Анализ карантина успешно завершен
Результаты анализа доступны по ссылке
Краткая статистика:
Общее количество файлов:16, в том числе:
 безопасные:16
 вредоносные:0
 подозрительные:0

----------


## Yana

Интересно, что все чисто. В данном компьютере открываются странные рекламные окна в браузере, да и сами браузеры подвисают периодически.

Кстати, а вот по файлу C:\Program Files (x86)\PutLockerDownloader\smarterdownloader.dll написано MAV: 5/0/*1.* Это значит, что все-таки какая-то гадость здесь сидит?

----------


## Ilya Shabanov

> Интересно, что все чисто. В данном компьютере открываются странные рекламные окна в браузере, да и сами браузеры подвисают периодически.
> 
> Кстати, а вот по файлу C:\Program Files (x86)\PutLockerDownloader\smarterdownloader.dll написано MAV: 5/0/*1.* Это значит, что все-таки какая-то гадость здесь сидит?

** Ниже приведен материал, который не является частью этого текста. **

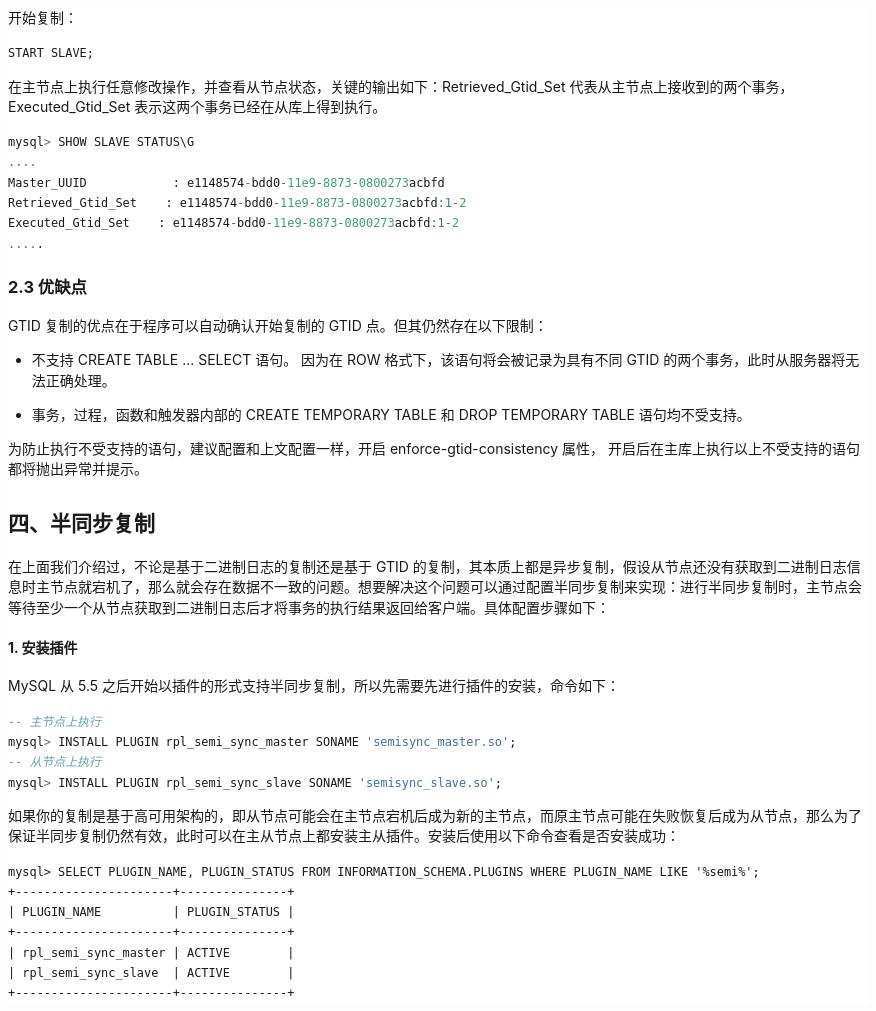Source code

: 开始复制：

```shell
START SLAVE;
```

在主节点上执行任意修改操作，并查看从节点状态，关键的输出如下：Retrieved_Gtid_Set 代表从主节点上接收到的两个事务，Executed_Gtid_Set 表示这两个事务已经在从库上得到执行。

```sql
mysql> SHOW SLAVE STATUS\G
....
Master_UUID            : e1148574-bdd0-11e9-8873-0800273acbfd
Retrieved_Gtid_Set    : e1148574-bdd0-11e9-8873-0800273acbfd:1-2
Executed_Gtid_Set    : e1148574-bdd0-11e9-8873-0800273acbfd:1-2
.....
```

### 2.3 优缺点

GTID 复制的优点在于程序可以自动确认开始复制的 GTID 点。但其仍然存在以下限制：

+ 不支持 CREATE TABLE ... SELECT 语句。  因为在 ROW 格式下，该语句将会被记录为具有不同 GTID 的两个事务，此时从服务器将无法正确处理。

+ 事务，过程，函数和触发器内部的 CREATE TEMPORARY TABLE 和 DROP TEMPORARY TABLE 语句均不受支持。

为防止执行不受支持的语句，建议配置和上文配置一样，开启 enforce-gtid-consistency 属性， 开启后在主库上执行以上不受支持的语句都将抛出异常并提示。



## 四、半同步复制

在上面我们介绍过，不论是基于二进制日志的复制还是基于 GTID 的复制，其本质上都是异步复制，假设从节点还没有获取到二进制日志信息时主节点就宕机了，那么就会存在数据不一致的问题。想要解决这个问题可以通过配置半同步复制来实现：进行半同步复制时，主节点会等待至少一个从节点获取到二进制日志后才将事务的执行结果返回给客户端。具体配置步骤如下：

#### 1. 安装插件

MySQL 从 5.5 之后开始以插件的形式支持半同步复制，所以先需要先进行插件的安装，命令如下：

```sql
-- 主节点上执行
mysql> INSTALL PLUGIN rpl_semi_sync_master SONAME 'semisync_master.so';
-- 从节点上执行
mysql> INSTALL PLUGIN rpl_semi_sync_slave SONAME 'semisync_slave.so';
```

如果你的复制是基于高可用架构的，即从节点可能会在主节点宕机后成为新的主节点，而原主节点可能在失败恢复后成为从节点，那么为了保证半同步复制仍然有效，此时可以在主从节点上都安装主从插件。安装后使用以下命令查看是否安装成功：

```shell
mysql> SELECT PLUGIN_NAME, PLUGIN_STATUS FROM INFORMATION_SCHEMA.PLUGINS WHERE PLUGIN_NAME LIKE '%semi%';
+----------------------+---------------+
| PLUGIN_NAME          | PLUGIN_STATUS |
+----------------------+---------------+
| rpl_semi_sync_master | ACTIVE        |
| rpl_semi_sync_slave  | ACTIVE        |
+----------------------+---------------+
```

Сидит, почти на 100% будет уточнения диагноза по ряду файлов. Подождите новых сообщений от Кибера или же сразу обратитесь в наш сервис лечения http://virusinfo.info/content.php?r=...malwareremoval

----------


## Yana

Пока подожду ответа. Проблемы возникали только в Файрфоксе. После вчерашней небольшой чистки, пока рекламы не было. Может обойдется...

----------